# Input for this task
----------

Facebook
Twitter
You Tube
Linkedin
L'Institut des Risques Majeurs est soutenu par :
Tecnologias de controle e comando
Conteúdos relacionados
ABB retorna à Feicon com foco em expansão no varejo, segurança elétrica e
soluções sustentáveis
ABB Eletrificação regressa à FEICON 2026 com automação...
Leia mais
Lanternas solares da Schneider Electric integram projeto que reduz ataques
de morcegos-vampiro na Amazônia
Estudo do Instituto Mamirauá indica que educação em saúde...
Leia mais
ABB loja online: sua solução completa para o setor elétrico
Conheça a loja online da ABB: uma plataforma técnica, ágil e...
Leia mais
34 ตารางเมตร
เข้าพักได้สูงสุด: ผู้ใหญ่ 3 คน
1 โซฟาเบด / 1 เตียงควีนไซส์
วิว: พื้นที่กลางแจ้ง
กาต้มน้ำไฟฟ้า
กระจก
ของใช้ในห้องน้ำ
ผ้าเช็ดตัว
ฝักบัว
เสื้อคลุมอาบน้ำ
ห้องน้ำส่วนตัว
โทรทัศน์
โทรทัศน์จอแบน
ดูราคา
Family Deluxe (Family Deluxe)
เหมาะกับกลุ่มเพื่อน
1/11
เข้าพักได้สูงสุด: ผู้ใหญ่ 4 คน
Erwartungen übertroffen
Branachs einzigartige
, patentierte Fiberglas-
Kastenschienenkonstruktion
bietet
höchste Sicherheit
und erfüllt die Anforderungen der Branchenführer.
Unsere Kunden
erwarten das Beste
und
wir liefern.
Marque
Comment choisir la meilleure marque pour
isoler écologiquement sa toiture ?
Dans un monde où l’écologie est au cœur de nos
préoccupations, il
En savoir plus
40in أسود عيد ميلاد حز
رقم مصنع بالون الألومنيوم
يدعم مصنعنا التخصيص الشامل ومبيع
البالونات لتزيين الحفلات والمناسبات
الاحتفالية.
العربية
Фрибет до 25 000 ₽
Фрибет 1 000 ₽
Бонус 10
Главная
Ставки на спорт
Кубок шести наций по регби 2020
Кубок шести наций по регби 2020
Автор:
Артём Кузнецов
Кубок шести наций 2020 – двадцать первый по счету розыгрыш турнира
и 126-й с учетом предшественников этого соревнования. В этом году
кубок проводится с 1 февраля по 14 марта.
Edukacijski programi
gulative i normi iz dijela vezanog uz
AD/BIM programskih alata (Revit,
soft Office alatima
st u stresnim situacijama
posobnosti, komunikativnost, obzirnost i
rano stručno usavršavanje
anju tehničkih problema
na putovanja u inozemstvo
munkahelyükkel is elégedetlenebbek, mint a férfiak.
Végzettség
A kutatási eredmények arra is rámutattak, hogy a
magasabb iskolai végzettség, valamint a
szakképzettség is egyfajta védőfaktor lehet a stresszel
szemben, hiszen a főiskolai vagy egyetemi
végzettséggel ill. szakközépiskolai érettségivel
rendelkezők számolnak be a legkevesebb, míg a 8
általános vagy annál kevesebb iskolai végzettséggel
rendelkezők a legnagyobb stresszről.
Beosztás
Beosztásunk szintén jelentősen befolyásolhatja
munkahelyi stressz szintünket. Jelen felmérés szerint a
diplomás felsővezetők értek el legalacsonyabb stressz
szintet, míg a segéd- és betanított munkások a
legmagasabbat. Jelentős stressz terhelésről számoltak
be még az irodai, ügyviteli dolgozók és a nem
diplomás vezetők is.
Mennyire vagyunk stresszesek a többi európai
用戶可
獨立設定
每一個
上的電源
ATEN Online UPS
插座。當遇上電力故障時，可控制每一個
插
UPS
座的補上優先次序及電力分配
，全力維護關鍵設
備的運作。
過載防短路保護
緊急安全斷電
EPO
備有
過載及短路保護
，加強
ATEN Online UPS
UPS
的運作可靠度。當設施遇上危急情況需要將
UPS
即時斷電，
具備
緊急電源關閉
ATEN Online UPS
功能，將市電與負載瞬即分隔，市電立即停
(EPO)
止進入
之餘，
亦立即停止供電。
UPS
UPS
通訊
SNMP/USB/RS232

----------

# Action item
Locate "gulative i normi iz dijela vezanog uz" in the material, then quote the line that contains it and all lines after it through the final one.

# Your response
gulative i normi iz dijela vezanog uz
AD/BIM programskih alata (Revit,
soft Office alatima
st u stresnim situacijama
posobnosti, komunikativnost, obzirnost i
rano stručno usavršavanje
anju tehničkih problema
na putovanja u inozemstvo
munkahelyükkel is elégedetlenebbek, mint a férfiak.
Végzettség
A kutatási eredmények arra is rámutattak, hogy a
magasabb iskolai végzettség, valamint a
szakképzettség is egyfajta védőfaktor lehet a stresszel
szemben, hiszen a főiskolai vagy egyetemi
végzettséggel ill. szakközépiskolai érettségivel
rendelkezők számolnak be a legkevesebb, míg a 8
általános vagy annál kevesebb iskolai végzettséggel
rendelkezők a legnagyobb stresszről.
Beosztás
Beosztásunk szintén jelentősen befolyásolhatja
munkahelyi stressz szintünket. Jelen felmérés szerint a
diplomás felsővezetők értek el legalacsonyabb stressz
szintet, míg a segéd- és betanított munkások a
legmagasabbat. Jelentős stressz terhelésről számoltak
be még az irodai, ügyviteli dolgozók és a nem
diplomás vezetők is.
Mennyire vagyunk stresszesek a többi európai
用戶可
獨立設定
每一個
上的電源
ATEN Online UPS
插座。當遇上電力故障時，可控制每一個
插
UPS
座的補上優先次序及電力分配
，全力維護關鍵設
備的運作。
過載防短路保護
緊急安全斷電
EPO
備有
過載及短路保護
，加強
ATEN Online UPS
UPS
的運作可靠度。當設施遇上危急情況需要將
UPS
即時斷電，
具備
緊急電源關閉
ATEN Online UPS
功能，將市電與負載瞬即分隔，市電立即停
(EPO)
止進入
之餘，
亦立即停止供電。
UPS
UPS
通訊
SNMP/USB/RS232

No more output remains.